Over the past four years, the Imperial Cancer Research Fund (ICRF) has conducted a study of over 160,000 women, examining the links between HRT and breast cancer. Co-ordinated by Professor Valerie Beral, director of ICRF’s epidemiology unit at Oxford University, the study reviewed 51 projects from 21 countries and analysed over 90 per cent of the published research on the topic. The findings were due to be published at the end of October.

Over the past four years, the Imperial Cancer Research Fund (ICRF)

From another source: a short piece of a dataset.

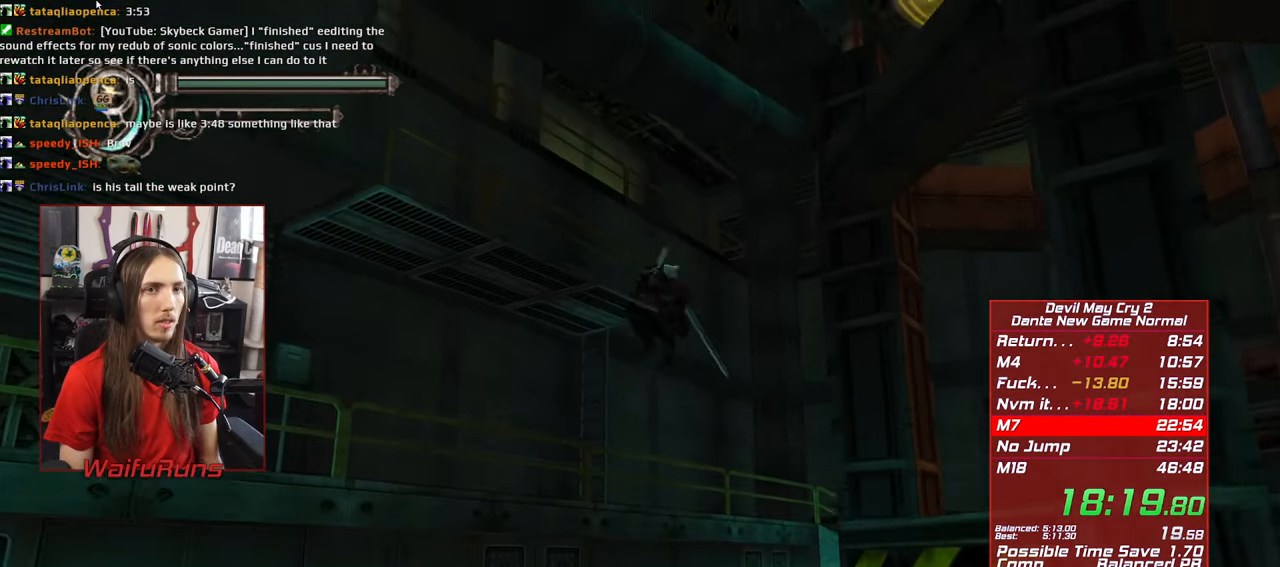
Gameplay with a controller (Xbox layout); each line is a JSON object with the inputs held at the frame after it. "events" lists button and stick changes between this image and that frame as [ms after this image, input, new state], when the widget could be followed in between. Not read: L3 R3 START.
{"buttons": ["A"], "left_stick": "up-left", "right_stick": "center", "events": [[184, "X", "up"], [267, "A", "down"]]}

has conducted a study of over 160,000 women, examining the links between

HRT and breast cancer. Co-ordinated by Professor Valerie Beral, director

of ICRF’s epidemiology unit at Oxford University, the study reviewed 51

projects from 21 countries and analysed over 90 per cent of the

published research on the topic. The findings were due to be published

at the end of October.



However, inaccurate data was leaked to the Sunday Times. In the early

hours of Sunday 5 October, ICRF realised the paper was running a

misleading story stating the risk of developing breast cancer for some

HRT users was more than double that of non users. The charity had a

potential disaster on its hands.



Objectives



To ensure that the Sunday Times article did not escalate into a

worldwide panic among women using HRT, the ICRF needed to squash the

story in the media. Subsequently, the charity wanted to release its

official report findings into the public domain quickly, but in a

controlled, responsible way.



Tactics



On the Sunday morning, ICRF head of communications Ardi Kolah rang round

the news desks of the broadcast media to ensure that coverage was kept

to a minimum. This resulted in an interview at 1.30am on Independent

Radio News urging women not to panic and ITN and BBC TV News ignoring

the story.



Kolah then contacted the national newspapers to ensure that any coverage

on the Monday was well balanced. The media was also given access to ICRF

director general, Dr Paul Nurse.



The charity brought in crisis management expert Michael Bland and moved

publication of its findings in the Lancet forward, to the end of the

week.



A press conference was hastily arranged for 9 October, with speakers

including report authors Professor Beral and Sir Richard Doll. The event

also gave journalists access to the technical report, setting the small

increased risk of breast cancer to HRT users in perspective.



Results



Initial media coverage following the Sunday Times story was kept to a

minimum and focused on benefits to HRT users - increased protection

against heart disease and osteoporosis - as well as links to breast

cancer.



ICRF estimates that the press conference generated over 500 news items,

ranging across UK broadcast news programmes and national newspapers to

Channel 7 in Australia and the NBC cable network in the US. On the day,

Dr Nurse conducted live interviews on Radio 4’s Today programme and Sky

News, and appeared on local radio networks by ISDN link.



Verdict



ICRF turned a potential scare into a positive news story. This was

achieved by acting swiftly and decisively.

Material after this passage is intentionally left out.